I would like to post scores and parts online so that if any musicians are interested in performing my work, they can be accessed. Any advice on the best place to post scores and parts?

I use Sibelius. I could post Sibelius files or PDF. Sibelius Scorch is a possibility.

I am 63 and I would like to post some of my music in a way that might survive once I am gone. Also I am about to start putting up some YouTube videos of some of my pieces, and I would like to direct any actual players to a site where they can get scores and parts.

I am strictly and amateur, with no dream of one day making money from my music. So I am willing to give it away. I will put a notice on each score that I am donating it to Public Domain.

So thoughts, ideas? I wonder if I could donate music to IMSLP? That will probably be around as long as there is an internet. Also I am thinking Scorch. Thoughts?


----------



## JohnG (Apr 16, 2016)

Hi Paul,

I understand your motivation. However, it's not "all or nothing." You can make your work available to play with only a one dollar (or one pound / euro) fee -- something nominal -- without going whole hog and giving away the copyright. Otherwise, you write something brilliant, someone hears it in church or at a concert, and bam -- it's in a film with nothing for you or your children or your favourite charity.
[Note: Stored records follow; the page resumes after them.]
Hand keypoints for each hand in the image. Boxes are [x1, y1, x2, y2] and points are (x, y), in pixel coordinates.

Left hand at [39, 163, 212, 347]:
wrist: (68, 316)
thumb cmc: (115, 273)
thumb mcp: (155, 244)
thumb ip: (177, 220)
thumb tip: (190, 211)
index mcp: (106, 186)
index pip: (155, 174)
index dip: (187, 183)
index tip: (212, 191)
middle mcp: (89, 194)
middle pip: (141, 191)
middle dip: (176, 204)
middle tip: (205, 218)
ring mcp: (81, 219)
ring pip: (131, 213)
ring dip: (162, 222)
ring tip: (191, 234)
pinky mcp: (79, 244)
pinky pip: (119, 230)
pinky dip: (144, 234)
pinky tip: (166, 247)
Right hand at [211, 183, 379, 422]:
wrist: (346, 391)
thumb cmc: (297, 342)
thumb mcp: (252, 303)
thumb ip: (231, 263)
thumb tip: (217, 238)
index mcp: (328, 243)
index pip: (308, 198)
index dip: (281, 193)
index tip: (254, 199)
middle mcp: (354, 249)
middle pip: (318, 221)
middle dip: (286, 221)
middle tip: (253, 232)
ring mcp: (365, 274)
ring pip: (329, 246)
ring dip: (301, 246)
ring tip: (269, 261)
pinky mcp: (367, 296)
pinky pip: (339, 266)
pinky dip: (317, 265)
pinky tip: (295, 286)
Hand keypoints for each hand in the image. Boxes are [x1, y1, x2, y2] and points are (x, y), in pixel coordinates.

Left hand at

So, while I applaud and accept your intentions, there is nothing wrong with taking an approach that does not fully surrender any potential commercial benefit, whether for you or your heirs/ former college / housemaid -- you name it.


----------



## Rodney Money (Apr 16, 2016)

I gotcha my man. Here is the best place for published scores that performers always go to: Jwpepper.com. We performers were going to Jwpepper before the interwebs, lol.


----------



## Paul T McGraw (Apr 16, 2016)

Rodney Money said:


> I gotcha my man. Here is the best place for published scores that performers always go to: Jwpepper.com. We performers were going to Jwpepper before the interwebs, lol.
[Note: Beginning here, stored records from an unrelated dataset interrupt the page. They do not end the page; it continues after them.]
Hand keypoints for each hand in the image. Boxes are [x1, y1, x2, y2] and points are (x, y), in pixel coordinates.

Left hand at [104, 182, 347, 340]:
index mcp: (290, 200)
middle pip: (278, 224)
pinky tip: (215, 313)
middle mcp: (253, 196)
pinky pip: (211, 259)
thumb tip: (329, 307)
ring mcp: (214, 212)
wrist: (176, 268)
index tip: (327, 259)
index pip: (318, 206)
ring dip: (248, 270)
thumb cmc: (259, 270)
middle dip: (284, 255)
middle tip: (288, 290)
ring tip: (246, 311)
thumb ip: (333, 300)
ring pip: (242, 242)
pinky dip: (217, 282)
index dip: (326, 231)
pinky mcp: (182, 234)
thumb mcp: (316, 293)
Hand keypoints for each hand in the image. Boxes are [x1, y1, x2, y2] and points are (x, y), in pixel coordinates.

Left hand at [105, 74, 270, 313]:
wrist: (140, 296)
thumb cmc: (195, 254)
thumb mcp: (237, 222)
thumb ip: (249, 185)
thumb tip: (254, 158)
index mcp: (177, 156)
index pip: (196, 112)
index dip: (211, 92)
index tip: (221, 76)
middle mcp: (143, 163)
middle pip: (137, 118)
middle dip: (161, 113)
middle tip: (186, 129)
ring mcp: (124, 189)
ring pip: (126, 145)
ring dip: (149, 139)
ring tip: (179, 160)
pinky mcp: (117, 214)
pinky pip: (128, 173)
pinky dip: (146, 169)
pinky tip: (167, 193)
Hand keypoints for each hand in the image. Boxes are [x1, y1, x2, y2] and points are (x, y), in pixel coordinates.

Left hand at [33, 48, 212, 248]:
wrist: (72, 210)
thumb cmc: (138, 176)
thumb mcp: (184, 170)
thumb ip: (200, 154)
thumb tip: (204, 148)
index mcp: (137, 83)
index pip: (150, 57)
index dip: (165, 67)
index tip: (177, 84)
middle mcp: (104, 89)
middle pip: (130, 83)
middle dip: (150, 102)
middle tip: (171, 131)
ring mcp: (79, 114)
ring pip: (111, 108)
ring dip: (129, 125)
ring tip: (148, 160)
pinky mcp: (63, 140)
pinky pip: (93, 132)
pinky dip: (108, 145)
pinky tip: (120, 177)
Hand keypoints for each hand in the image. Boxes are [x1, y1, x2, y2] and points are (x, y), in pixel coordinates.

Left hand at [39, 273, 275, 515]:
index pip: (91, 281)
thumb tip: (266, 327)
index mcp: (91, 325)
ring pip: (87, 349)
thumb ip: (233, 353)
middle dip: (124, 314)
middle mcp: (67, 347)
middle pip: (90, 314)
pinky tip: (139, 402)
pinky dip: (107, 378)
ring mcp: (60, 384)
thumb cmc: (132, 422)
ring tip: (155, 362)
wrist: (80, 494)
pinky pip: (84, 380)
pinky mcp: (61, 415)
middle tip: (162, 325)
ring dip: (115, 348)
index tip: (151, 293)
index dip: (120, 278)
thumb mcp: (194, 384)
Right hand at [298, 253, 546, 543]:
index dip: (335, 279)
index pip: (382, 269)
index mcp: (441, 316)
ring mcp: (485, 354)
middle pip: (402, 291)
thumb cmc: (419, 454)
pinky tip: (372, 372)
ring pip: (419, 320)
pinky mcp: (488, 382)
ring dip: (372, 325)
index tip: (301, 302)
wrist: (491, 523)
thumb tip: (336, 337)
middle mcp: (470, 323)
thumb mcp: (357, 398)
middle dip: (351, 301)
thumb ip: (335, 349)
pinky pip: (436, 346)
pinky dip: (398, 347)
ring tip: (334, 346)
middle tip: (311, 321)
Good idea. I hadn't even thought of JW Pepper.


----------



## Paul T McGraw (Apr 16, 2016)

JohnG said:


> Hi Paul,
> 
> I understand your motivation. However, it's not "all or nothing." You can make your work available to play with only a one dollar (or one pound / euro) fee -- something nominal -- without going whole hog and giving away the copyright. Otherwise, you write something brilliant, someone hears it in church or at a concert, and bam -- it's in a film with nothing for you or your children or your favorite charity.
> 
> So, while I applaud and accept your intentions, there is nothing wrong with taking an approach that does not fully surrender any potential commercial benefit, whether for you or your heirs/ former college / housemaid -- you name it.



You are a very kind person. Thanks for your response.


----------



## Rodney Money (Apr 16, 2016)

Paul T McGraw said:


> Good idea. I hadn't even thought of JW Pepper.


It's all you need!


----------



## synergy543 (Apr 16, 2016)

PDF scores will have a longer life and can reach a broader audience than Sibelius or Scorch (IMO, Adobe will support pdf longer than Sibelius and Scorch will survive).

@Rodney - I don't get it, please throw me a bone. JWPepper.com looks like a store such as sheetmusic.com. It doesn't look like you could just upload pdf or Sibelius scores there unless you want to publish them in a commercial format. What am I missing here? Might not IMSLP be a better choice?


----------



## mducharme (Apr 22, 2016)

I would think that the wayback machine on Internet Archive would archive PDF files as well, as long as they are of a reasonable size.


----------